El corredor galo se proclama campeón del mundo de ciclismo en ruta en Imola y se convierte en leyenda del deporte a sus 28 años
No es fácil cargar con la presión y el foco mediático que caen sobre ti una vez muestras tu talento en todo su esplendor. Ni cumplir las expectativas, a veces desmesuradas, que se ponen sobre tu rendimiento. Ni mucho menos ser capaz de contener las emociones y los impulsos que te invaden en el desempeño de tu labor. Sin embargo, Julian Alaphilippe no tiene problema con ninguno de esos factores.
De hecho, ocurre más bien lo contrario: le encanta tener a los aficionados y las cámaras encima, le gusta exhibirse; es el relevo natural de Thomas Voeckler y el enésimo eslabón de una escuela francesa en la que la sobreactuación no es sino una forma de conectar con el espectador y con uno mismo.
Además, este corredor del equipo Deceuninck – Quick-Step y la selección francesa de ciclismo solo sabe hacer una cosa con las expectativas: romperlas pasando por encima de ellas. Lleva tres años en los que supera una barrera tras otra cual atleta de los 110 metros vallas. Con un perfil bastante todoterreno, cronológicamente lo hemos visto ganar etapas de la Vuelta y el Tour, clásicas, un monumento del ciclismo (nada más y nada menos que la Milán-San Remo), vestir de amarillo en la Grande Boucle dos semanas y ganar más etapas… y ahora, en esta temporada atípica en la que ha chutado al palo en varias ocasiones, le ha llegado el premio gordo con tan solo 28 años: el Campeonato del Mundo.

Datos aportados |
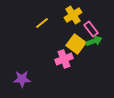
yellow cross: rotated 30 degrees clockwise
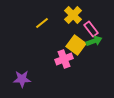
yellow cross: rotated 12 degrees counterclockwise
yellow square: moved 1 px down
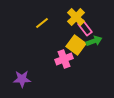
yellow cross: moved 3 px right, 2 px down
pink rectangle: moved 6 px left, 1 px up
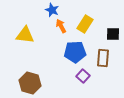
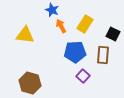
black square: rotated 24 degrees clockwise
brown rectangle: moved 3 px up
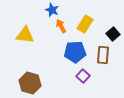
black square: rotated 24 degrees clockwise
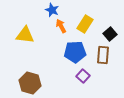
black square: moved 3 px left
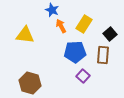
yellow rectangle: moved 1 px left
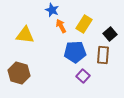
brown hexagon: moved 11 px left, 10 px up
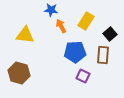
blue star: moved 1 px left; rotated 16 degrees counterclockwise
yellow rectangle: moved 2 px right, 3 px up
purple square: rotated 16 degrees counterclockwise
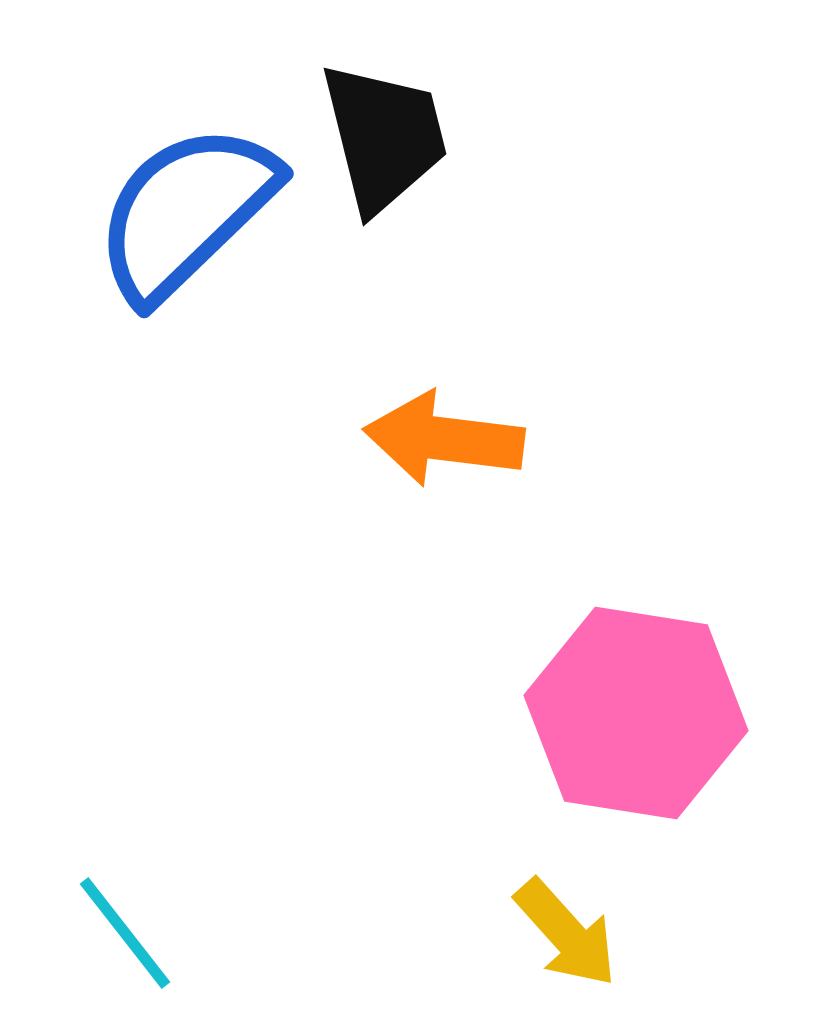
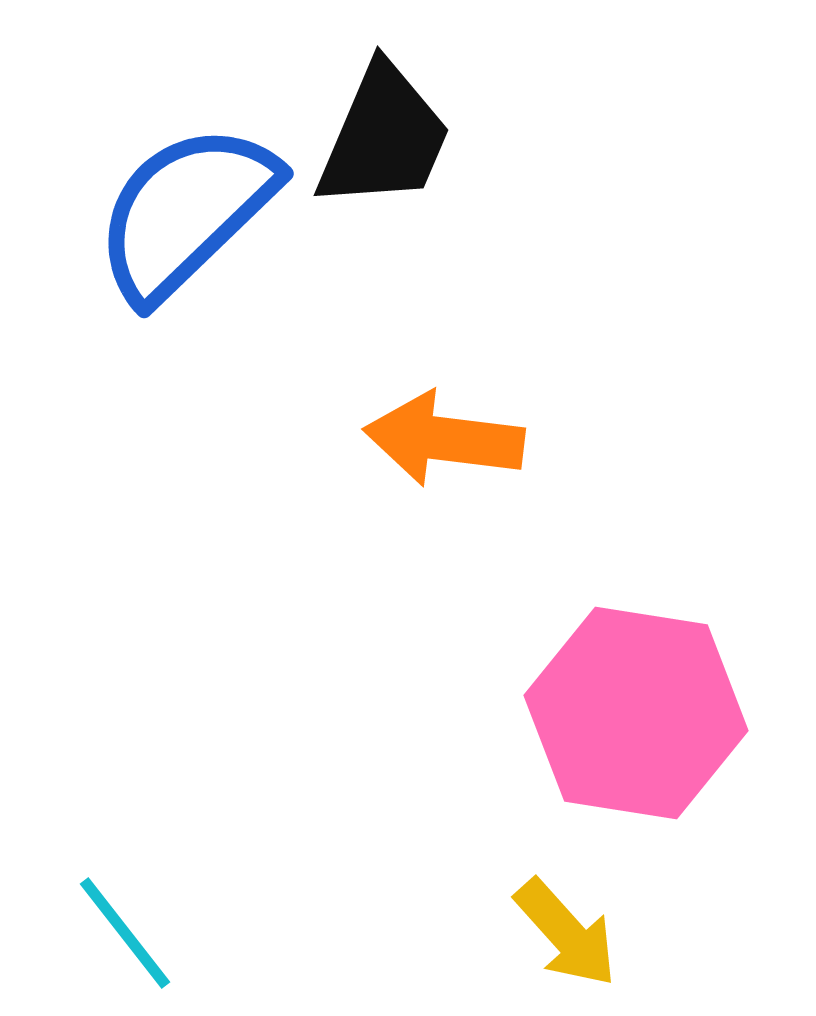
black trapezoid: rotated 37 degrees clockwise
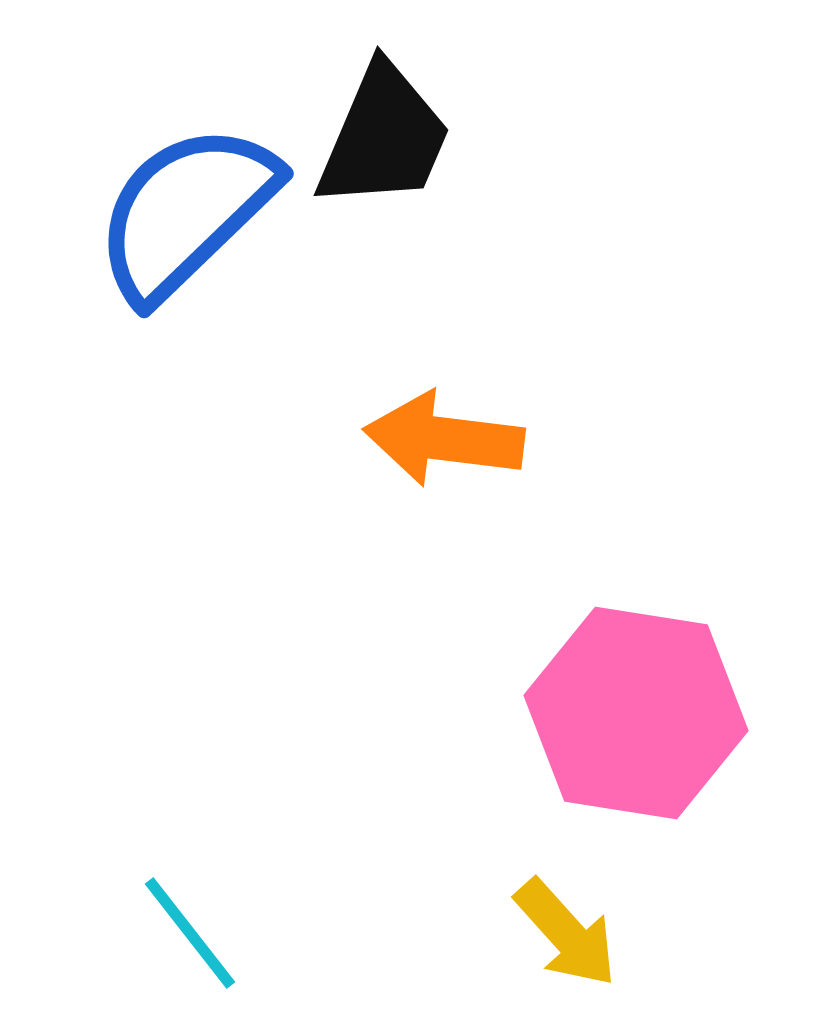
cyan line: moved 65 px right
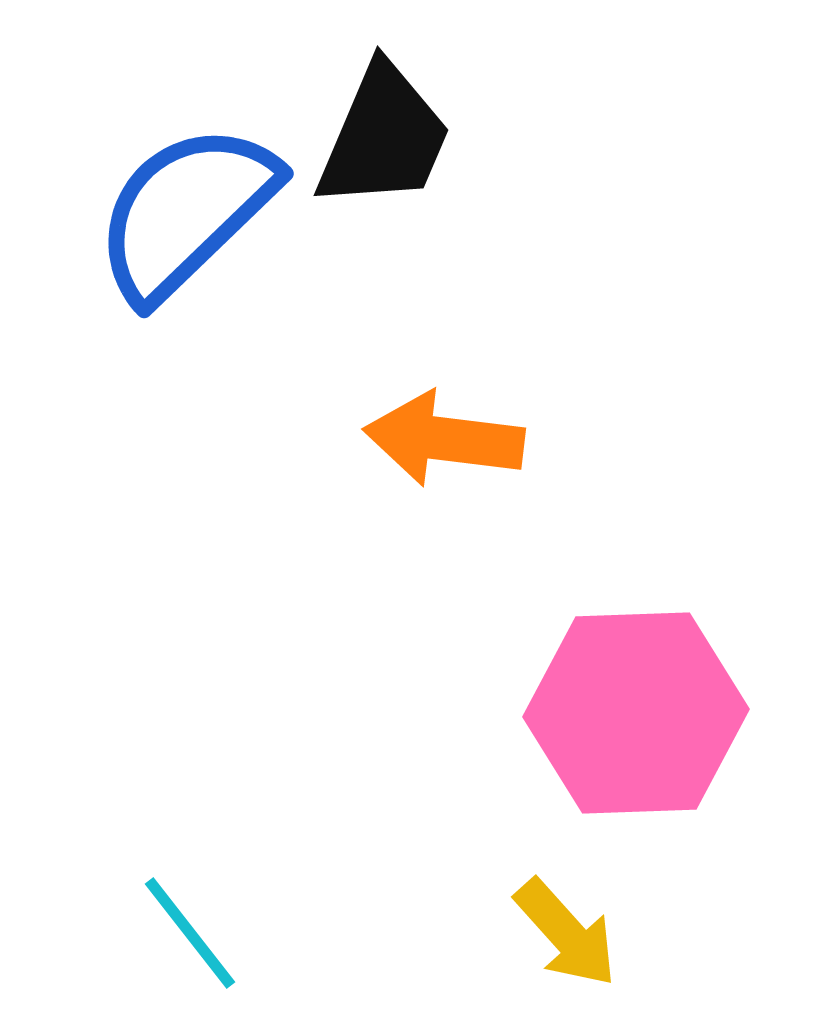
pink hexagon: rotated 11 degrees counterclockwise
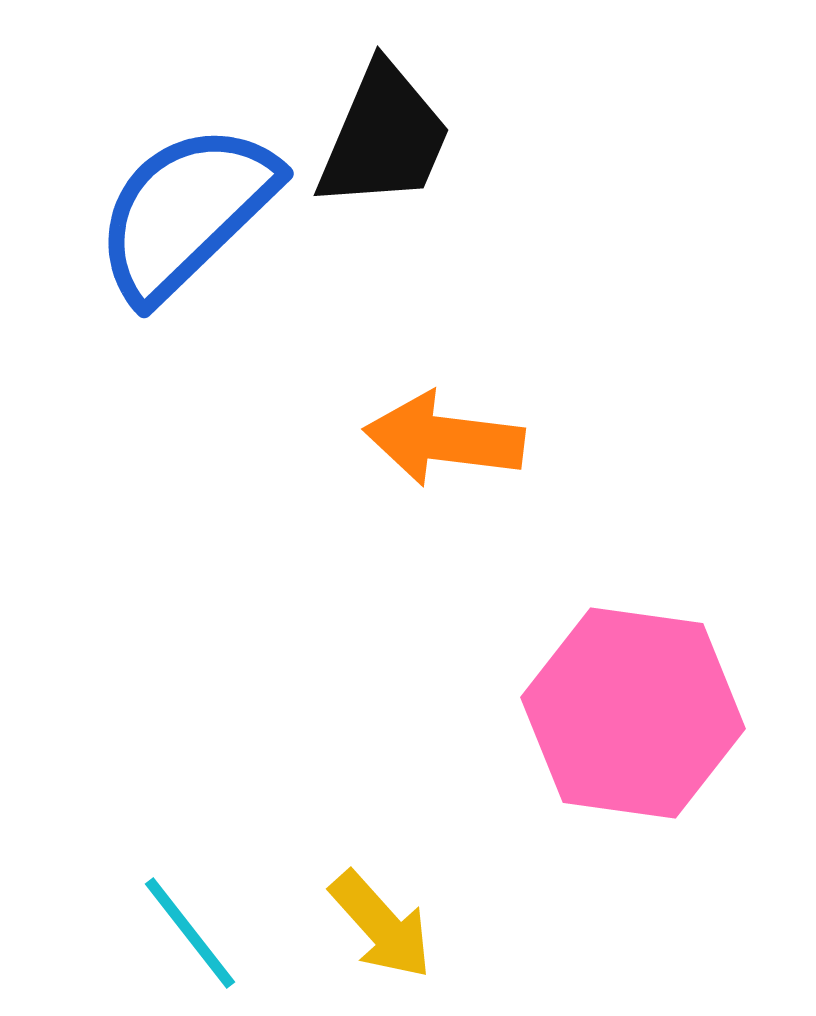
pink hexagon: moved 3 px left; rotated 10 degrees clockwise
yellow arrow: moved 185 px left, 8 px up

Lo que se pide | Continúa el texto sobre el título mundial de Julian Alaphilippe a partir de su última oración. Los registros proceden de otra fuente distinta del texto.

Respuesta escrita |
A estas alturas todos hemos podido ver varias veces los momentos decisivos de la prueba masculina en ruta del Mundial de Imola/Emilia-Romagna 2020. Una carrera de 258,2 km repartidos en nueve vueltas a un circuito con dos cotas y mucho desgaste en el que el ganador del Tour, Tadej Pogacar, lo probó en solitario, pero cuyo liderazgo asumió la selección belga. Esta endureció todo lo que pudo el ritmo para el gran favorito, Wout van Aert, que tendrá que conformarse, sin embargo, con marcharse de Italia con dos platas, la de la contrarreloj y la de la prueba en línea. Un botín nada desdeñable, todo sea dicho.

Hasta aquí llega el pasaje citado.